WORK TASK 1 — In the news excerpt about the spending bill, translate this sentence into Spanish: "Lee said he doesn't understand how any Republicans would help Democrats pass a massive spending bill."

SELECTED EXCERPT: Begin

J. Scott Applewhite, Associated Press

“Our approach diminishes the threat of a shutdown, theirs enhances it, deliberately so,” Lee said. “That is not a bug, it’s a feature. That’s its purpose.”

“You put an important must-pass bill, in this case a spending bill without which the government will shut down, you put it right next to a scheduled recess,” he said. “The more critical and valued the recess, the more potent the threat becomes.”

Joining Lee at the press conference were Sens. Ron Johnson, R-Wisc.; Rick Scott, R-Fla.; and Rand Paul, R-Ky. They said they don’t want a government shutdown.

Paul said “big government” Republicans are working with Democrats to pass a “Christmas tree” bill in the lame-duck Congress.

“The Christmas tree in Washington is a bill that has something on it for everyone,” he said. “You won’t know what it is until you get it, you won’t be able to read it until it’s done, but it will happen, because the only thing that invariably happens in Washington is that they will get together to spend money.”

Lee said he doesn’t understand how any Republicans would help Democrats pass a massive spending bill. Democrats, with control of Congress and the White House, could have passed it before the election.

The GOP senators said no one has seen the omnibus bill, but they expect it will be 2,000 to 3,000 pages long, filled with thousands of earmarks and totaling some $1.6 trillion in spending.

“We’re told it’s going to be a great deal, that we have to jump at it,” Lee said.

Lee said Congress could still pass an omnibus spending bill with his continuing resolution in place, though he would not vote for it.

SELECTED EXCERPT: End
ENTRIES SHOWN: Begin

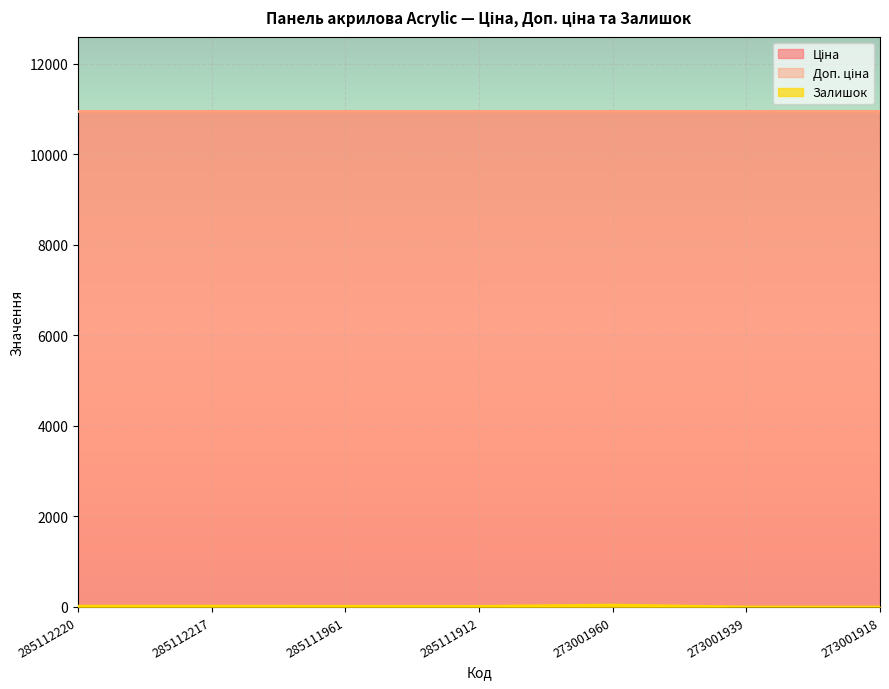

What is the average value of the Залишок series?

15.6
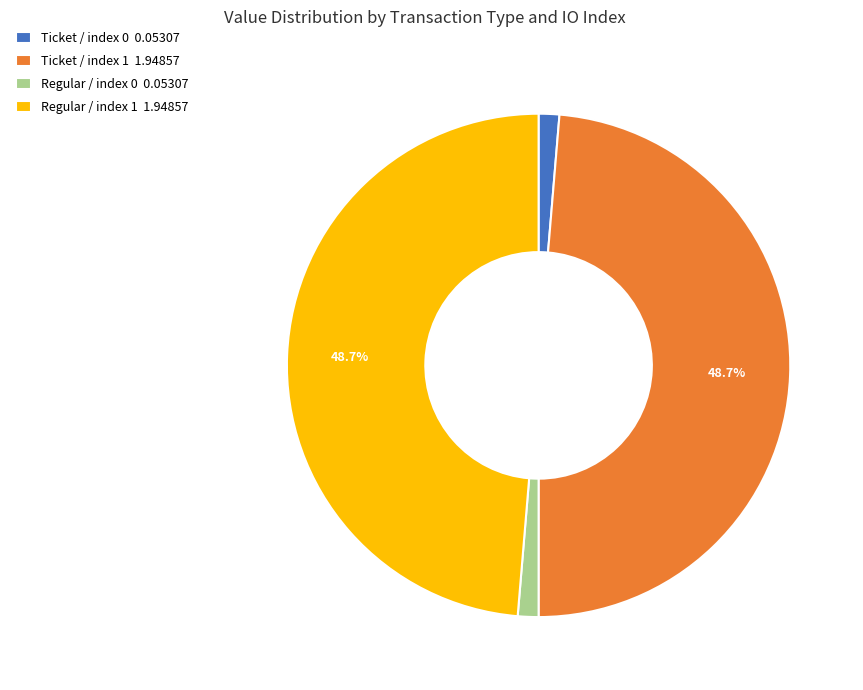

To the nearest percent, what is the combined percentage of Ticket / index 1 and Ticket / index 0?

50%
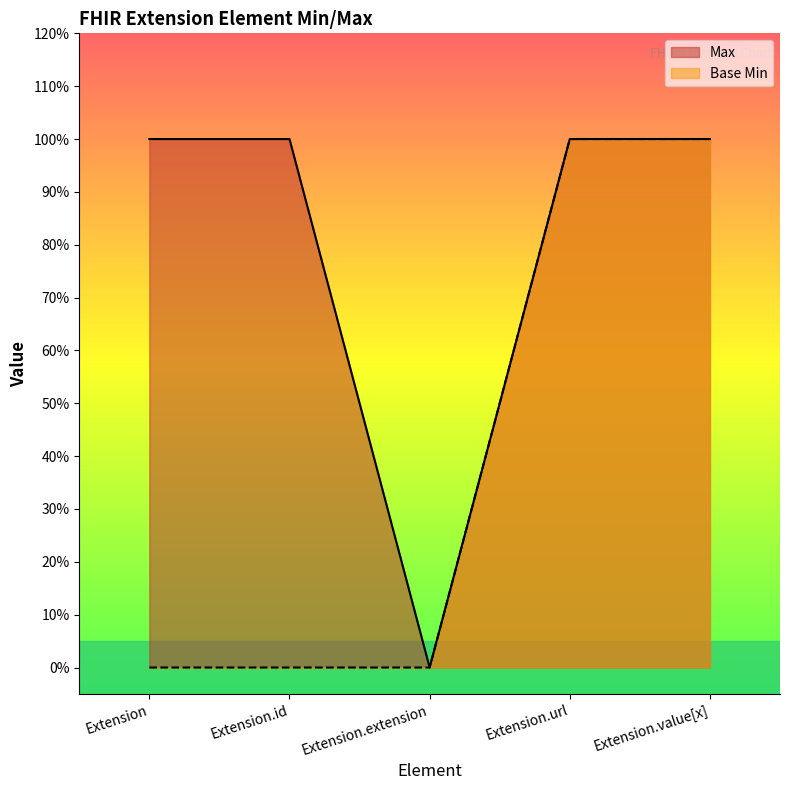

Count the number of data series in this chart.

2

ENTRIES SHOWN: End

WORK TASK 2 — Lay out every line of the dataset entries as a Markdown table with the columns Row and Line, skipping blank lines. Leave the pictures out of your answer.

EXERCISE RESPONSE 1 — Lee dijo que no entiende cómo algunos republicanos ayudarían a los demócratas a aprobar un enorme proyecto de ley de gastos.

EXERCISE RESPONSE 2 —
| Row | Line |
|---|---|
| 1 | What is the average value of the Залишок series? |
| 2 | 15.6 |
| 3 | To the nearest percent, what is the combined percentage of Ticket / index 1 and Ticket / index 0? |
| 4 | 50% |
| 5 | Count the number of data series in this chart. |
| 6 | 2 |